According to National Registration Department records, 49,965 divorces were reported in Malaysia in 2017, which means at least 5 marriages break down every hour. Between 2013 and May 31st this year, 17,359 troubled marriages were due to financial issues, followed by 6,574 cases of third-party interference, and 4,884 cases of emotional and physical abuse.
No matter the cause, legally separating from one’s spouse is always an emotionally draining and stressful time – especially in the absence of a sound financial plan or agreement prior to the divorce. Unfortunately, it’s a topic we often avoid, as no one wishes to entertain thoughts about the end of a relationship, especially in the ‘honeymoon’ period. Talking about the possibility of divorce is also culturally regarded as inauspicious, or perceived as a sign of distrust in one’s partner.
In Part 1 of this Special Report, find out from Dato’ Fion Wong, a partner of Shang & Co who is actively involved in matrimonial and family law, how a legally-binding family financial plan can help to provide you with peace of mind. And how it, in fact, may help to protect your marriage.
Adelina: Has the number of divorce cases in Malaysia increased in recent years?
Dato’ Fion: Not substantially, perhaps also because there is a slight decrease in marriages. But what we know for a fact is that financial disputes are increasing. This is why I suggest that couples agree on a Family Financial Planning Agreement. So in the event that divorce happens, they’ll know what to expect and do not have to waste so much time and money on legal fees.
A: What would couples need to know when drafting out a Family Financial Planning Agreement, and what should go into that agreement?
DF: This is a very comprehensive, but very much underutilised, agreement in Malaysia. So couples, whether they’re already in marriage or anticipating marriage, should come across an agreement like this. It should cover how both parties can partner together with their incomes, their existing assets, and with future assets – or even whether they want to do so. They can plan out the goals they want to reach, such as where to get a house and in which year. There should shorter goals, as well as longer ones, such as education funds for the kids, or to retire at a certain age. So, both parties can actually know what to do with everything they have in a very practical way.
In fact, I can see that nowadays, romantic relationships are more like a partnership. No matter who has more income, couples should actually start with a goal when it comes to shared finances. For example: “Do you think that we can afford to stay here? Do you think we can afford to send our children there?” You start with questions like these, and then plot your financial goals.

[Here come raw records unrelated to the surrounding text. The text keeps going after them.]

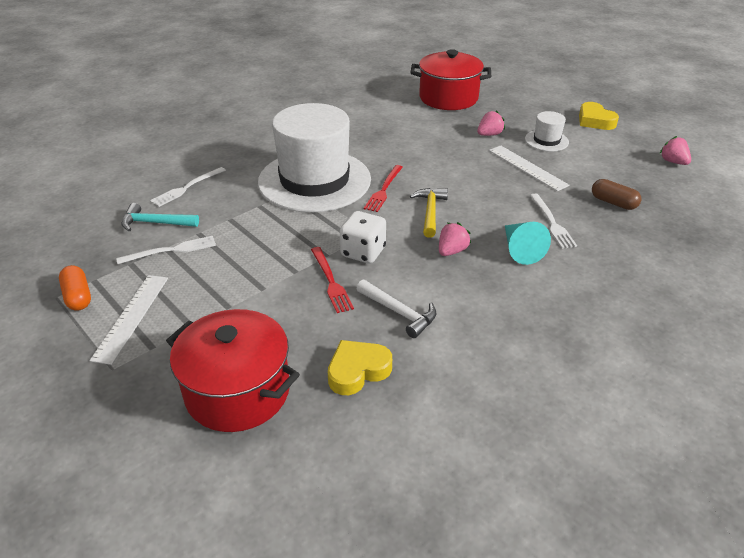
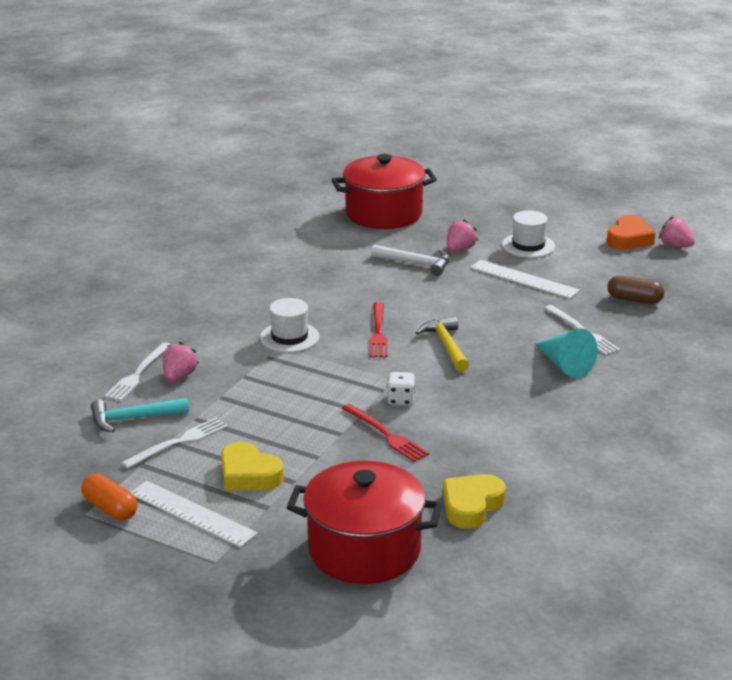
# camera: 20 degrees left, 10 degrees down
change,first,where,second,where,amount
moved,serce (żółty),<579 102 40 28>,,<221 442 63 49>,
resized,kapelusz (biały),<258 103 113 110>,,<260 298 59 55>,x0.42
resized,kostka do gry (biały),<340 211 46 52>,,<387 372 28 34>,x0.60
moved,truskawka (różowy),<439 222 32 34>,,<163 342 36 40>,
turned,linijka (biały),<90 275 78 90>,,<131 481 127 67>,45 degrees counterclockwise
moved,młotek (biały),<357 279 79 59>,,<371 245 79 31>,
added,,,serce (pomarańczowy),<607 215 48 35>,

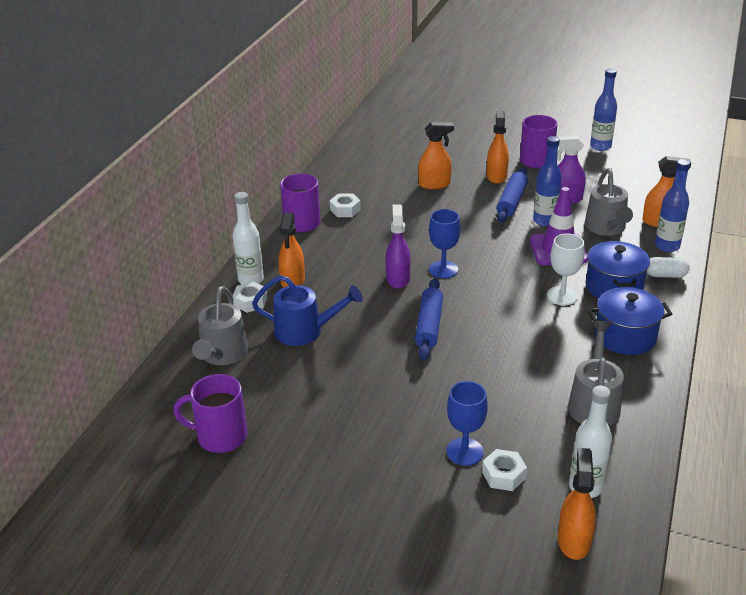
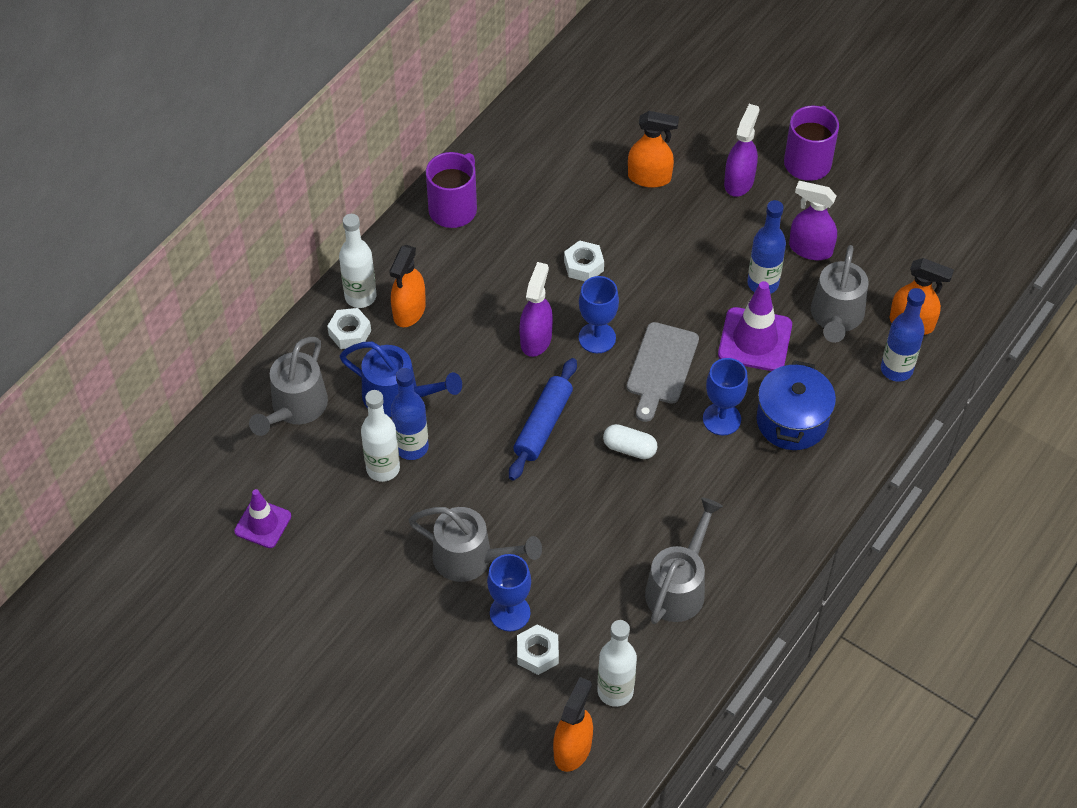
# camera: 15 degrees right, 20 degrees up
change,first,where,second,where,amount
moved,butelka (niebieski),<590 69 27 82>,,<391 368 38 92>,
recoloured,spryskiwacz (pomarańczowy),<487 110 22 74>,spryskiwacz (fioletowy),<724 104 35 93>,
removed,wałek do ciasta (niebieski),<497 167 31 56>,,,
moved,nakrętka (biały),<330 194 31 23>,,<564 240 40 41>,
recoloured,kielich (biały),<547 234 38 71>,kielich (niebieski),<703 358 45 78>,
moved,kapsułka (biały),<647 257 43 21>,,<603 424 55 35>,
removed,garnek (niebieski),<588 287 84 68>,,,
replaced,kubek (fioletowy),<174 374 73 79>,pachołek (fioletowy),<234 489 57 59>,
added,,,deska do krojenia (szary),<627 322 72 100>,
added,,,butelka (biały),<361 390 39 92>,
added,,,konewka (szary),<409 507 133 75>,

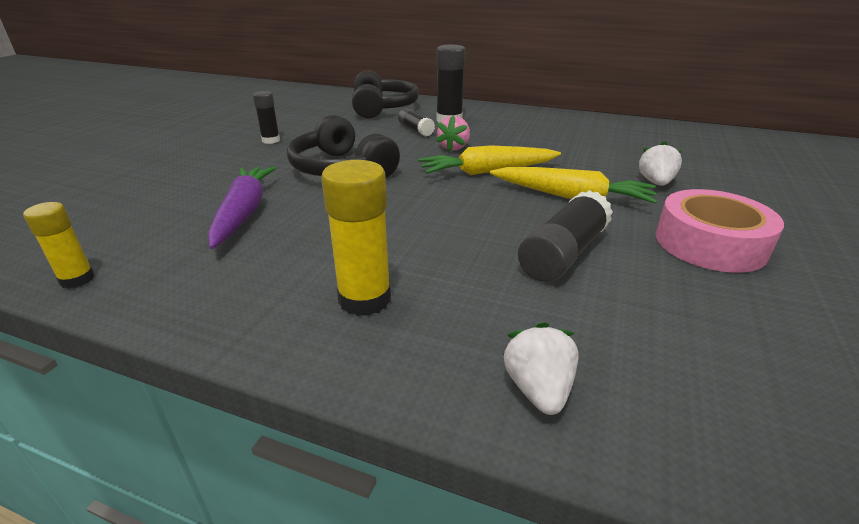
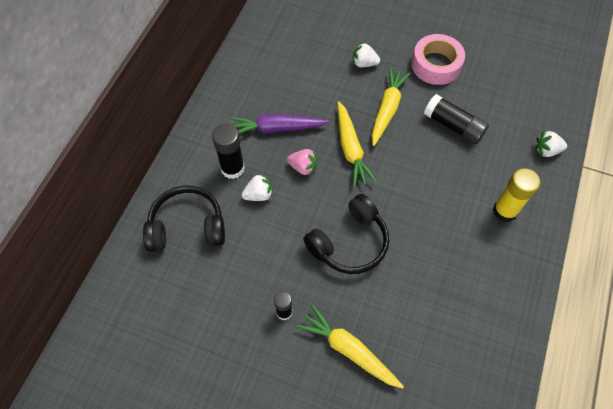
# camera: 90 degrees left, 30 degrees up
change,first,where,second,where,amount
replaced,klej w sztyfcie (czarny),<398 108 37 28>,truskawka (biały),<241 173 32 28>,
moved,marchewka (fioletowy),<208 166 68 83>,,<229 114 100 20>,
removed,klej w sztyfcie (żółty),<23 202 72 87>,,,
added,,,marchewka (żółty),<297 305 107 84>,

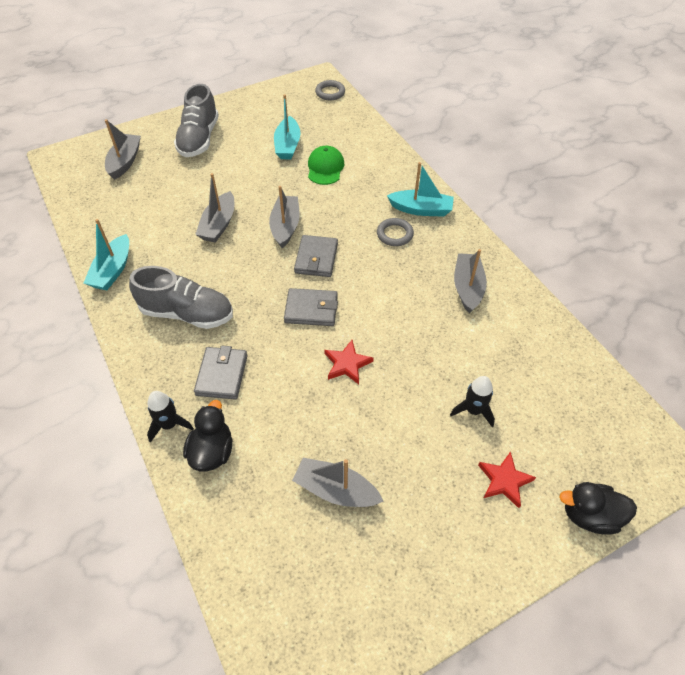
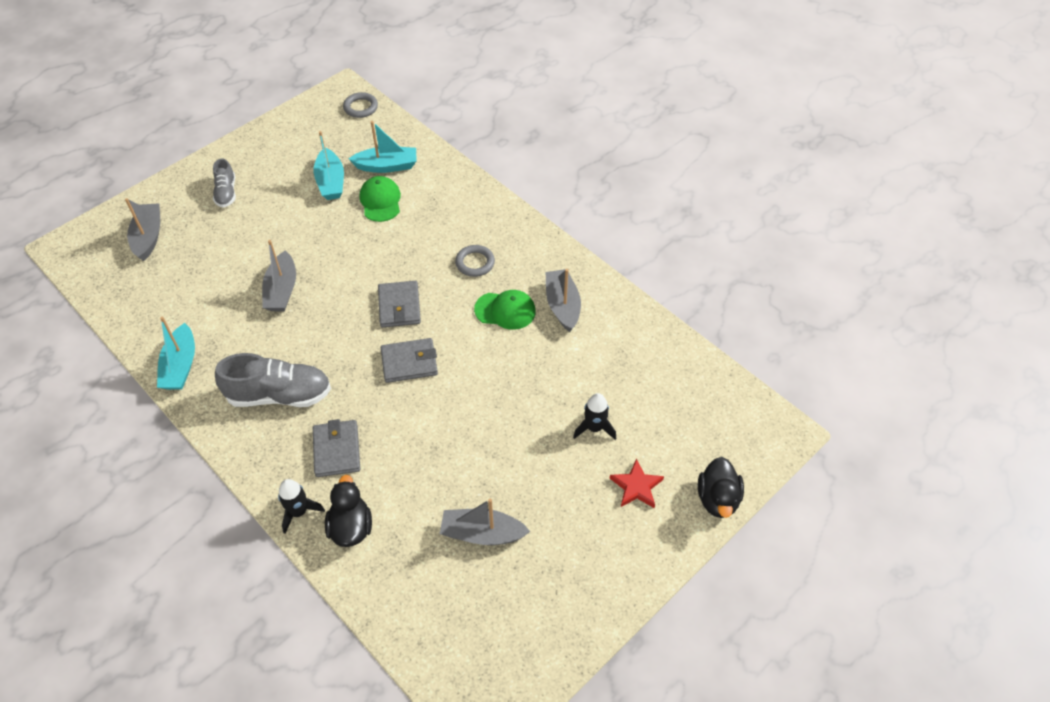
# camera: 15 degrees left, 0 degrees up
change,first,where,second,where,amount
resized,but (szary),<174 84 45 73>,,<213 158 23 50>,x0.56
moved,łódka (turkusowy),<387 162 67 55>,,<349 121 68 52>,
removed,łódka (szary),<269 186 31 62>,,,
removed,gwiazda (czerwony),<324 340 50 44>,,,
turned,kaczka (czarny),<559 482 78 53>,,<698 457 46 61>,75 degrees counterclockwise
added,,,czapka (zielony),<474 290 62 40>,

When you have these plans drafted up by the professionals, you’re actually compelling each other to do as agreed. You wouldn’t sway and divert too much from what you’ve planned, and it should actually bring you to your goal.
This is what you can actually see in the Family Financial Planning Agreement. As for the second part of it, in the event divorce happens, both parties can decide to agree that the income derived from properties A are to be used for child maintenance, and properties B are to be used for what purpose. They can even draft out what they wish to do during the divorce and after it, For example, how are we going to do a separation and divide the assets. It’s very much advisable to go into as many details as possible, and not leave it vague.